You could do it using expression templates. It should be quite easy to do and very efficient if you aren't going to need to do type-erasure.
Thanks for the response. I thought about it but I'm not so sure this would
solve it.
I have to generate the expression in steps and the corresponding types are
based on runtime parameters so they are not known at compile time.

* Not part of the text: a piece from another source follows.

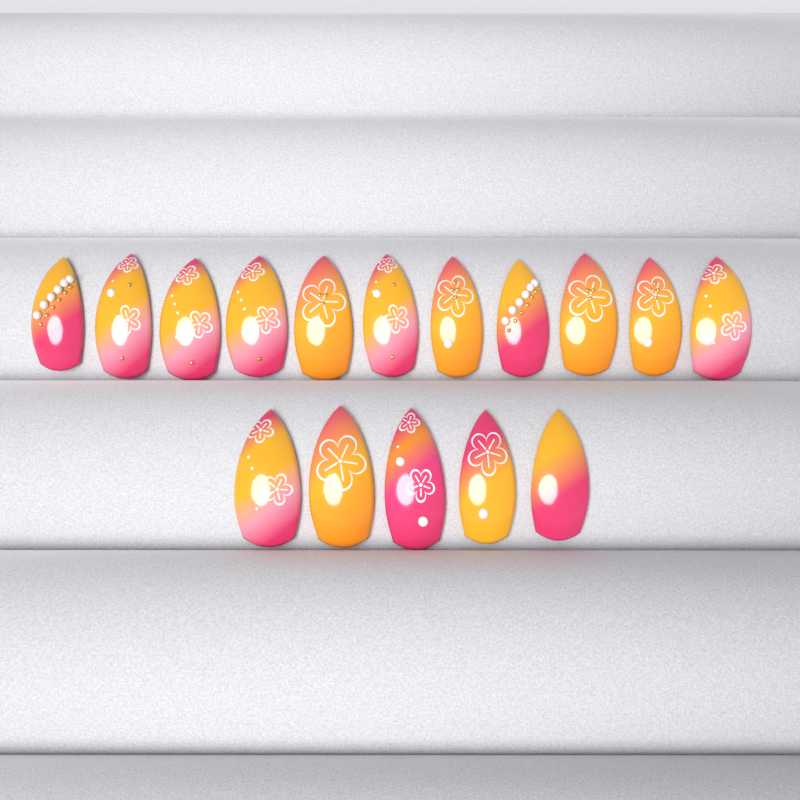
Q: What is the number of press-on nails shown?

Anyway boost::lambda is based on expression templates so I would like to
use that instead of duplicating it.
cheers
Arnaldur
"Felipe Magno de Almeida"
Hi,
I´m writing a simple expression parser in boost::spirit that can parse a string like "_1 + _2" or "log(_1)" and return a function object that
does
just that. I used boost::lamda for that and return it as boost::function object. Now I want to parse compositions like "sqrt(_1*_1 + _2*_2)" or "(_1 + _2)*_2" etc. It is easy to parse this of course but I have to create the corresponding function incrementally (in a loop or recursively) and that means I have to keep incremental lambdas until the whole expression has been created. I can not store them as boost::function since they do not work with lambda operator overloading (apart from the fact that it would be too costly). I need a lambda type for these intermediate lambda objects. I guess the auto type specifier would solve this but when will that be available I wonder? The typeof seems to provide a solution though. I was just trying it and it seems to work! Am I on the right track or am I overlooking something? If anyone knows a better solution please tell me!
You could do it using expression templates. It should be quite easy to do and very efficient if you aren't going to need to do type-erasure.